Je suis tombée sur ce livre aux puces de Genève et je n'ai pu résister à renouer avec cet auteur que je suis depuis de nombreuses années.

La réunion de deux romans courts en un seul volume se justifie tout à fait ayant été écrits l'un après l'autre, il n'est cependant pas étonnant que cette chronologie ait été inversée dans l'ordre d'édition, afin de garder la chronologie des époques concernées.

Qu'à cela ne tienne, il n'en reste pas moins deux textes éminemment "Kadaréen", oserais-je dire.
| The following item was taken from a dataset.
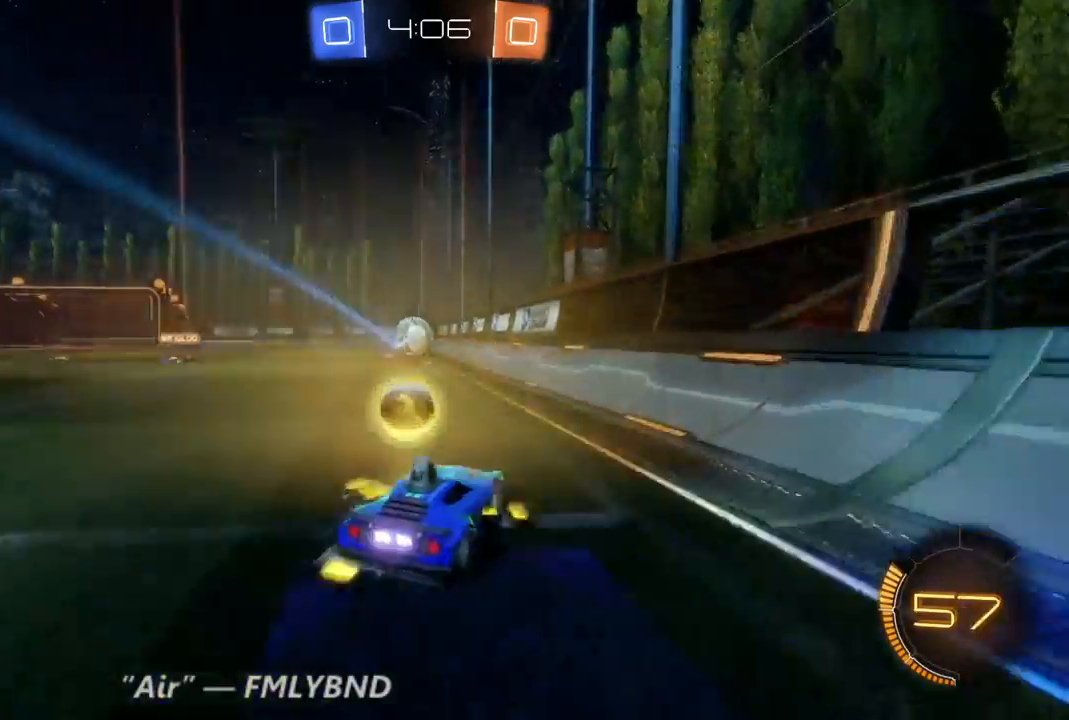
{"dt_ms": 500, "buttons": ["R2"], "left_stick": "center", "right_stick": "center", "events": [[133, "left_stick", "center"]]}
L'année noire est celle de 1914. Alors que l'Albanie vient de retrouver son "indépendance" vis-à-vis de l'empire ottoman, elle reste cependant sous tutelle des grandes puissances qui y installent un prince Allemand qui ne se maintiendra cependant que quelques mois au pouvoir. C'est dans cette Albanie désorganisée, en proie à toutes les ambitions régionales et internationales que Kadaré situe l'expédition d'un groupe de quelques hommes partis en guerre de reconquête (?) de défense (?) de leur territoire, avec quelques vieux fusils et un canon sans munition.
Un prétexte pour nous rappeler, non sans quelques traits d'humour, de la cacophonie qui a prévalu dans cette région de l'Europe au début du siècle dernier.


"Dieu, quelle confusion, quel embrouillamini ! Avant même de voir le jour, l'Etat albanais était devenu un fouillis inextricable. On ne savait même pas si l'Etat existait ou non On n'en connaissait pas la capitale, car un jour une ville s'avisait de se proclamer telle, et le lendemain c'était le tour d'une autre. Les sceaux du gouvernement étaient perdus. On ne retrouvait plus les frontières. On les traçait , disait-on, avec de longues cordes, mais chacun tirait d'un côté ou de l'autre, et la nuit, un troisième venait effacer les signes de la journée."





Le cortège de la noce s'est figé dans la glace, écrit entre 1981 et 1983, dresse un portrait déchiré de l'état de cette province suite au soulèvement étudiant d'avril 1981. Au travers des accusations de plus en plus absurdes portées à l'encontre d'une femme médecin accusée d'avoir soigné des manifestants blessés et du procès en séparatisme qui lui est fait, Kadaré fustige la réaction du pouvoir serbe et dénonce la montée des nationalismes.


"Martin Shkréli (...) savait aussi autre chose : si sombre et si sanglante que fût la vieille épopée des kreshniks, elle s'illuminait parfois du voile blanc des jeunes mariées, de la joie des noces qui allaient unir Serbes et Albanais. Une angoissante incertitude pesait toutefois sur ces unions : le cortège du fiancé n'atteignait jamais la maison de la jeune fille d'où il devait la ramener. Les Ores, Erinnyes slaves ou albanaises, figeaient soudain ce cortège dans la glace, comme des statues de pierre, avant le terme du voyage."

J'ai retrouvé dans ce court roman, les pages d'anthologie sur l'absurdité des pouvoirs absolus, sur ces procès sans fin et surtout sans fonds, sur la montée de la méfiance entre anciens collègues, entre anciens amis.